**TEXTE D'ÉTUDE**:
┌────────

1. Etre partie prenante dans la seule organisation interprofessionnelle entièrement dédiée aux intérêts des PME et TPE. La CGPME réunit 220 organisations professionnelles, 122 unions territoriales sur tout le territoire national.
2.
Bénéficier de services et d’une assistance rapprochée assurés par :
les structures territoriales dans l’accompagnement, la mise en relation, le conseil, l’assistance…
les organismes émanant de la CGPME : AGEFOS PME, AGEFA PME, AGEFICE, IFS-IFP…
les partenaires comme OSEO et la GSC.
3. Se retrouver entre chefs d’entreprise pour :
briser l’isolement,
s’informer,
se former,
conforter ses expériences avec ses homologues,
participer à des débats sur les grands enjeux,
s’informer sur les « outils existants » pour une meilleure gestion du quotidien.
4. Faire entendre la voix des PME dans les médias par :
Une communication journalière dans la Presse nationale –écrite, radio et média télé,
Une communication fréquente dans la presse quotidienne régionale,
Des échanges lors de Planète PME, la journée des PME et TPE, organisée en juin tous les ans par la CGPME.
5. Développer la représentation des PME face aux Pouvoirs Publics et partenaires sociaux avec la présence de représentants de la CGPME :
dans les négociations interprofessionnelles,
aux séances de concertation avec le Gouvernement, le Parlement, les partenaires sociaux…
au Conseil économique et social, CCI, Tribunaux de Commerce, Conseil des Prud’hommes,
à Bruxelles dans le cadre de l’UEAPME en menant des actions de lobbying.

└────────

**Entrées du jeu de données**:
┌────────

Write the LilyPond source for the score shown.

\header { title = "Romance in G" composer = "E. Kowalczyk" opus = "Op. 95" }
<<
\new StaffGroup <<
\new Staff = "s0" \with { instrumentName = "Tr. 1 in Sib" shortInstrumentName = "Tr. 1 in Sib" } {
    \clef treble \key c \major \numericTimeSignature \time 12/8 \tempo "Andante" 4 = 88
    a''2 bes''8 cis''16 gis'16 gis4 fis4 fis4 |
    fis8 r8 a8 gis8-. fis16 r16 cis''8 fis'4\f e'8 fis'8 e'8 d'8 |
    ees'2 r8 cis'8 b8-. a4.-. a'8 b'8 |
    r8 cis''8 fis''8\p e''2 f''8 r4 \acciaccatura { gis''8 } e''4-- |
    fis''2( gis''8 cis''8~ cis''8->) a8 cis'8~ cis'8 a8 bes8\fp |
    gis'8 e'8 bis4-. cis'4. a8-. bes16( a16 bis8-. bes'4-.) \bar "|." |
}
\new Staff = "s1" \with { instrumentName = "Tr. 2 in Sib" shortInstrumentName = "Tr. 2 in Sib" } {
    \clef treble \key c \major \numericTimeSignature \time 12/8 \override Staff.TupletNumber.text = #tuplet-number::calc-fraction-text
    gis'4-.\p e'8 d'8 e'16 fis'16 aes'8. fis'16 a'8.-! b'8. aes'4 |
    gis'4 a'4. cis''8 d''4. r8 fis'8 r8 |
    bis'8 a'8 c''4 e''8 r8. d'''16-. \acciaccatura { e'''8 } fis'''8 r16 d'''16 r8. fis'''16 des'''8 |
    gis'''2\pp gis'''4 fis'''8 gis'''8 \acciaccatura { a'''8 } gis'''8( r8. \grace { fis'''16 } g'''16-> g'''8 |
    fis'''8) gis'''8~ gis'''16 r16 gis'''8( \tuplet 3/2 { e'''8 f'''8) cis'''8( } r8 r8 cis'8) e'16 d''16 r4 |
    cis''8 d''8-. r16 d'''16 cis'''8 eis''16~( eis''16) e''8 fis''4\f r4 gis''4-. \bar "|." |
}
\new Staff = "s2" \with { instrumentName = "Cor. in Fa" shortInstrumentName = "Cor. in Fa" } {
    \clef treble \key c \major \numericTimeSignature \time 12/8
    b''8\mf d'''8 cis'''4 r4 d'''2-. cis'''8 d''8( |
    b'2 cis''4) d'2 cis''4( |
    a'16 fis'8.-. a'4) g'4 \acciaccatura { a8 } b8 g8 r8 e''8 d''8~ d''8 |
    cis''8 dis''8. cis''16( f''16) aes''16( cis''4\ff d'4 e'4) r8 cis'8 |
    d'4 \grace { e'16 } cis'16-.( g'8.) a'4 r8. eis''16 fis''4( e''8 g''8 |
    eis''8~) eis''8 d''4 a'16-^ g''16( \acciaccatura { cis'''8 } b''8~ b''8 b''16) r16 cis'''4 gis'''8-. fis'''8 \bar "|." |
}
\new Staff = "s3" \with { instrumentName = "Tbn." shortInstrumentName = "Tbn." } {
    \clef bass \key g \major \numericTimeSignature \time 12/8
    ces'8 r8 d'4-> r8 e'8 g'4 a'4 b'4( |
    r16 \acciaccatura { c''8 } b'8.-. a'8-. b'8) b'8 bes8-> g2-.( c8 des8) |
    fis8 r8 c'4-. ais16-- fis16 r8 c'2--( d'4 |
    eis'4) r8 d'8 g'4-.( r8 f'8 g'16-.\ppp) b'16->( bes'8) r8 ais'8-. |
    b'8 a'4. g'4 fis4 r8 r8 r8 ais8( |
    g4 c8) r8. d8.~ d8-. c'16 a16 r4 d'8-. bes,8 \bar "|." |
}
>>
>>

└────────

**TRAVAIL À FAIRE**:
- A) Recopiez le passage du texte sur la CGPME qui va de « 4. Faire entendre » jusqu'à « par la CGPME. » inclus.
- B) D'après le texte sur la CGPME, les énoncés suivants sont-ils exacts ? (i) La CGPME réunit 220 organisations professionnelles. (ii) Planète PME est organisée chaque année en septembre. (iii) Des représentants de la CGPME siègent au Conseil économique et social. Répondez par oui ou non et justifiez chaque réponse par les mots décisifs du texte.

**CORRIGÉ DES EXERCICES**:
- A)
4. Faire entendre la voix des PME dans les médias par :
Une communication journalière dans la Presse nationale –écrite, radio et média télé,
Une communication fréquente dans la presse quotidienne régionale,
Des échanges lors de Planète PME, la journée des PME et TPE, organisée en juin tous les ans par la CGPME.

- B)
(i) Oui : « La CGPME réunit 220 organisations professionnelles ».
(ii) Non : « organisée en juin tous les ans par la CGPME ».
(iii) Oui : « au Conseil économique et social ».